In some moments, we will find trials of life. How can we still believe in providence when we are confronted with the dramas of life? Beyond revolt and supplication, contemplating Jesus crucified trusting in his Father can bring peace, return the tragic to its spiritual meaning and the grace of hope.

Grief, miscarriage, separation, unemployment, loneliness, serious illness, difficulties are inseparable from human existence. But each time, their occurrence resonates as a kind of betrayal of life, a sudden burst of our peaceful bubble, with the impression of seeing what we have built crumble and the image we had of ourselves crumble. Added to this for the believer is the test of faith: "He may have the feeling that God is absent and not supporting him.

Going through the trials of life means first of all screaming, crying, rebelling

"My God, why have you abandoned me?". Jesus' cry resounds in every human tragedy: "I thought I had a complicity, a closeness with God, and suddenly it is silence, abandonment." Overcoming the ordeal means first of all crying out, weeping, rebelling. And not recovering immediately.

Wanting to straighten up right away is illusory: getting up is a long road. The first gesture is to recognize oneself defeated. To go through a trial means first of all to scream, to cry, to rebel. And not recovering immediately. The psalms are full of these cries and tears. 

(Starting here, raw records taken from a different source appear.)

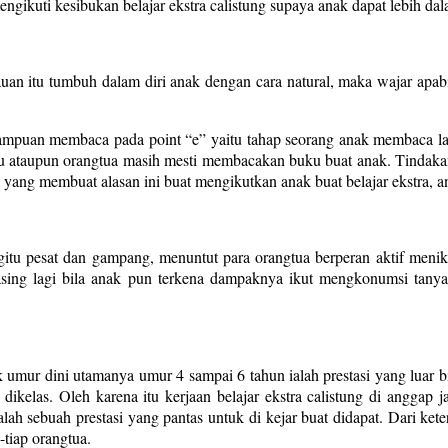
gikuti kesibukan belajar ekstra calistung supaya anak dapat lebih dalam 
emauan itu tumbuh dalam diri anak dengan cara natural, maka wajar ap
mpuan membaca pada point “e” yaitu tahap seorang anak membaca la
uru ataupun orangtua masih mesti membacakan buku buat anak. Tindakan
ng membuat alasan ini buat mengikutkan anak buat belajar ekstra, ana
itu pesat dan gampang, menuntut para orangtua berperan aktif menikm
asing lagi bila anak pun terkena dampaknya ikut mengkonumsi tanya
mur dini utamanya umur 4 sampai 6 tahun ialah prestasi yang luar bia
ikelas. Oleh karena itu kerjaan belajar ekstra calistung di anggap ja
h sebuah prestasi yang pantas untuk di kejar buat didapat. Dari ket
-tiap orangtua.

How to get through the trials

As Christians, we will all go through trials. They can be very varied: sometimes a financial crisis or a health problem, sometimes the sudden deterioration of a relationship, sometimes rejection or persecution because of our faith, or even finding ourselves in some dark tunnel with no light at the end. Whatever the test, it is important to remember that God cares more about our character than our performance.

What to do

First, we must distinguish between judgment and punishment. Often, as Christians, we do not recognize the punishment that comes to us from God. Therefore, we adopt an attitude of resistance to the devil, when in fact we should submit to God. The fundamental problem thus exposed in our character becomes, in fact, pride.

The end of Psalm 19 presents a prayer that Ruth and I have often repeated:

Who understands your mistakes? Purify me from my hidden faults. Also keep your servant from sins committed in pride; do not overpower me; then I will be blameless, and will be innocent of the great transgression.

I realized that secret flaws are not secrets one hides from others, much less from God. They are secrets to oneself, flaws in our personality that we don't recognize. David calls them sins of presumption. The sins we commit when we assume that our conduct is acceptable to God, when in fact it offends Him. 

Often the Lord does not reveal such sins to us until we have deliberately chosen to humble ourselves, inviting Him to probe our character and expose our innermost motives. Once we realize that we are going through a period of testing from God, we need to be sure that our fundamentals, or our backsides, are covered.

Repentance

Repentance is perhaps the fundamental Christian doctrine least supported by contemporary preachers. "Just believe" is a message that sounds sweet, but is not in accord with Scripture. 

Throughout the New Testament the message is "First repent, then believe!" When there is sin obstructing our lives, any form of faith that does not proceed from repentance is a humanistic counterfeit. It does not produce the results that come from genuine faith.

Commitment

According to Rom.10:9, two conditions are essential for salvation: to believe with all your heart that God raised Jesus from the dead and to confess with your mouth that Jesus is Lord.

When we confess Jesus as Lord, we give Him total control over our whole life, our time, our money, our talents, our priorities, our relationships. You cannot keep anything to yourself. Someone has said, "If Jesus is not Lord in everything, then He is not Lord!"